> [STUDY TEXT]
Here are a few different categories and scenarios that should be talked about/made known between parent and sitter.

1) How to prepare their bottle. Whether you formula feed or breastfeed, show your sitter how you make the bottles. If you breastfeed, feel comfortable enough to leave frozen milk with the instructions to just hold the baggie of milk under hot water until it begins to thaw and warm up. I've found this is helpful for moms who feed directly from the source and only pump occasionally to have backup for when they do want to go out. The first baby I ever watched who was breastfed was like this - she rarely took bottles so mom rarely pumped. Since breast milk lasts upwards of six months in the freezer, it was easier for her to pump whenever she had time and freeze it rather than worry about having to pump that day. 

If you formula feed, either prepare a few bottles ahead of time to be left in the fridge or show your sitter how to make the formula. With my niece, they used room temperature nursery water mixed with formula so her bottles were made at every feeding as they didn't need to be warmed up. It's also a good idea for your sitter to know formula making instructions on the off chance they need to make a bottle or two should the need arise.

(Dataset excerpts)
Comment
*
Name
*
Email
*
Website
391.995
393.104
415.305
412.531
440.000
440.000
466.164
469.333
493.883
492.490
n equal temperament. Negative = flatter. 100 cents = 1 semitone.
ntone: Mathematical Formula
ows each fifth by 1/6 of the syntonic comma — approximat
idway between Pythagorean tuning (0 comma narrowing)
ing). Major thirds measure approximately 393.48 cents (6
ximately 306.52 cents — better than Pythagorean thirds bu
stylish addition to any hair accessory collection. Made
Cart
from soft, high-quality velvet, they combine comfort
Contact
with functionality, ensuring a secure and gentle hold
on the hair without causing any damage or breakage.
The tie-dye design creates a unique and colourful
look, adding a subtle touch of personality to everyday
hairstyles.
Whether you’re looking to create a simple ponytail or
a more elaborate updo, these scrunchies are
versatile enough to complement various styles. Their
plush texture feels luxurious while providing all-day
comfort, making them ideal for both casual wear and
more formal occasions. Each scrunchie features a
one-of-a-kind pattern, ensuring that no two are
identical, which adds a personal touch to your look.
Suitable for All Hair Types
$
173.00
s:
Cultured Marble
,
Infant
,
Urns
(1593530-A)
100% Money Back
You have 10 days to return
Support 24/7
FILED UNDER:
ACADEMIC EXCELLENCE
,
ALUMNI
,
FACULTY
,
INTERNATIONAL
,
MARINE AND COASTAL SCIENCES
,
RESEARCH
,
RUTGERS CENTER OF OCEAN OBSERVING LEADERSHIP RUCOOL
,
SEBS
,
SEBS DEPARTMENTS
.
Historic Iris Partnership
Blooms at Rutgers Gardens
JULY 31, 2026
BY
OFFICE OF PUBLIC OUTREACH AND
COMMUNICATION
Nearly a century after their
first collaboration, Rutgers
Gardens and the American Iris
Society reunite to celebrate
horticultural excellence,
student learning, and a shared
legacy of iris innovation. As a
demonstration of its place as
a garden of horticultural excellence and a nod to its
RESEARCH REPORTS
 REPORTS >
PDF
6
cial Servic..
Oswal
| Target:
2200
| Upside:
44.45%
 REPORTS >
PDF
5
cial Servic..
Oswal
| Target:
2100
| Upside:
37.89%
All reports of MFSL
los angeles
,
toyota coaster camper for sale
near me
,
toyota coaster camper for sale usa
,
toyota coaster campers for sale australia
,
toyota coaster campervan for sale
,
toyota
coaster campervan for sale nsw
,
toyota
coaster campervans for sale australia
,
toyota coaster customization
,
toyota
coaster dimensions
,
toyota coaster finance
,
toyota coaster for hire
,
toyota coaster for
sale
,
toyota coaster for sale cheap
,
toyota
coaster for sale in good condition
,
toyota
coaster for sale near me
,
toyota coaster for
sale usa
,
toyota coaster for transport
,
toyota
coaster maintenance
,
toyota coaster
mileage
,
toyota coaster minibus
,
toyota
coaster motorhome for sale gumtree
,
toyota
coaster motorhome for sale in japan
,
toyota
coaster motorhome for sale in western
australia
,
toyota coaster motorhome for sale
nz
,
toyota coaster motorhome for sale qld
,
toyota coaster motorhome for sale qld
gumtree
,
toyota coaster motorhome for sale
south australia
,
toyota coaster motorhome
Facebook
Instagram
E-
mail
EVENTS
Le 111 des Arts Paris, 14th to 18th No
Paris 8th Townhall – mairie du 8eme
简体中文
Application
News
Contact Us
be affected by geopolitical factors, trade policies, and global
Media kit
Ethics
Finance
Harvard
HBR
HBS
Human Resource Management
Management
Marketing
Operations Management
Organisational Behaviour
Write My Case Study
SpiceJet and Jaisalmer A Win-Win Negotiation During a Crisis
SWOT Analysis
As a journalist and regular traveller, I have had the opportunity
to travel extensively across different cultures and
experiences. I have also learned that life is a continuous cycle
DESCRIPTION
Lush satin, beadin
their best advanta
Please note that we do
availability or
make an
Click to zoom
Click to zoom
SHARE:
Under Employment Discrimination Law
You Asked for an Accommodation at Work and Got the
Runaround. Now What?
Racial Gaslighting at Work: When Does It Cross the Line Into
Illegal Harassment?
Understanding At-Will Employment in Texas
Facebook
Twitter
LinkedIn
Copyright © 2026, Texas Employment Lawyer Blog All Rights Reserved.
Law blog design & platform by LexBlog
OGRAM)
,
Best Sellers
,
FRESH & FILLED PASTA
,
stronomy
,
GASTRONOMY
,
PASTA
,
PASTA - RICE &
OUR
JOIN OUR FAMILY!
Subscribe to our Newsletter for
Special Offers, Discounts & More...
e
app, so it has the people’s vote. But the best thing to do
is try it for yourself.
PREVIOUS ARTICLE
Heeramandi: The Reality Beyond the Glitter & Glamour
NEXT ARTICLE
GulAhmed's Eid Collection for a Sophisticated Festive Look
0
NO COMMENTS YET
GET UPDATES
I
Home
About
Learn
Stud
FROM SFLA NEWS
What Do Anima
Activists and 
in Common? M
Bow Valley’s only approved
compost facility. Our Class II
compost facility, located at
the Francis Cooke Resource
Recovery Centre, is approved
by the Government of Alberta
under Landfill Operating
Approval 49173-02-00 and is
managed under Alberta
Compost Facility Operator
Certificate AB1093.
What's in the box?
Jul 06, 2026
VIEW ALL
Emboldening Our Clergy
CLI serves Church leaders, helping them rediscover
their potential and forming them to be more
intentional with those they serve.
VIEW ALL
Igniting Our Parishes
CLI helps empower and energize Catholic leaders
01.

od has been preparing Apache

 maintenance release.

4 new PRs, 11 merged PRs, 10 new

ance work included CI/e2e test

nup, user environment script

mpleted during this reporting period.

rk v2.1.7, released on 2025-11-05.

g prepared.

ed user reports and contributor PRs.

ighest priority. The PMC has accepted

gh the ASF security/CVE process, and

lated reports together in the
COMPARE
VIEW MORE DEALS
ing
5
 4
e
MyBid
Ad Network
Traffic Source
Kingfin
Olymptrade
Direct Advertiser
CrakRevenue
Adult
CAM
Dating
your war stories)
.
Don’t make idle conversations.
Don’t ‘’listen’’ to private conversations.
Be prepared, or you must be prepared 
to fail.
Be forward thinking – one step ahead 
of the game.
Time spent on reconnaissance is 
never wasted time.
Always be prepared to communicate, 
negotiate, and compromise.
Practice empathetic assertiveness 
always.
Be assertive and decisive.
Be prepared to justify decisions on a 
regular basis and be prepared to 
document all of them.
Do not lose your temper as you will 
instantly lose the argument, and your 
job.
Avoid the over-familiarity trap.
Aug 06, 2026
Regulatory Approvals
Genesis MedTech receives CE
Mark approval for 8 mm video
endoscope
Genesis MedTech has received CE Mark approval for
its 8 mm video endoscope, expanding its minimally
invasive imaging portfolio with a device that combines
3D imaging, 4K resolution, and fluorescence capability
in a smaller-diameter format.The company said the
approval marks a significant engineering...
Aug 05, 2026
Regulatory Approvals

> [EXERCISE INSTRUCTIONS]
1 – From the passage on feeding instructions for sitters, set down the part starting at "1) How to prepare" and ending at "pump that day.".
2 – Translate this sentence from the passage on feeding instructions for sitters into Spanish: "If you formula feed, either prepare a few bottles ahead of time to be left in the fridge or show your sitter how to make the formula."
3 – Answer these questions using the passage on feeding instructions for sitters.
(a) How long does breast milk last in the freezer?
(b) What should be done with a baggie of frozen milk to thaw it?
(c) What kind of water was mixed with formula for the niece's bottles?

> [ANSWERS]
1 –
1) How to prepare their bottle. Whether you formula feed or breastfeed, show your sitter how you make the bottles. If you breastfeed, feel comfortable enough to leave frozen milk with the instructions to just hold the baggie of milk under hot water until it begins to thaw and warm up. I've found this is helpful for moms who feed directly from the source and only pump occasionally to have backup for when they do want to go out. The first baby I ever watched who was breastfed was like this - she rarely took bottles so mom rarely pumped. Since breast milk lasts upwards of six months in the freezer, it was easier for her to pump whenever she had time and freeze it rather than worry about having to pump that day.

2 – Si alimentas con fórmula, prepara algunos biberones con antelación para dejarlos en el refrigerador o muéstrale a la persona que cuida al bebé cómo preparar la fórmula.

3 –
(a) Upwards of six months.
(b) Hold it under hot water until it begins to thaw and warm up.
(c) Room temperature nursery water.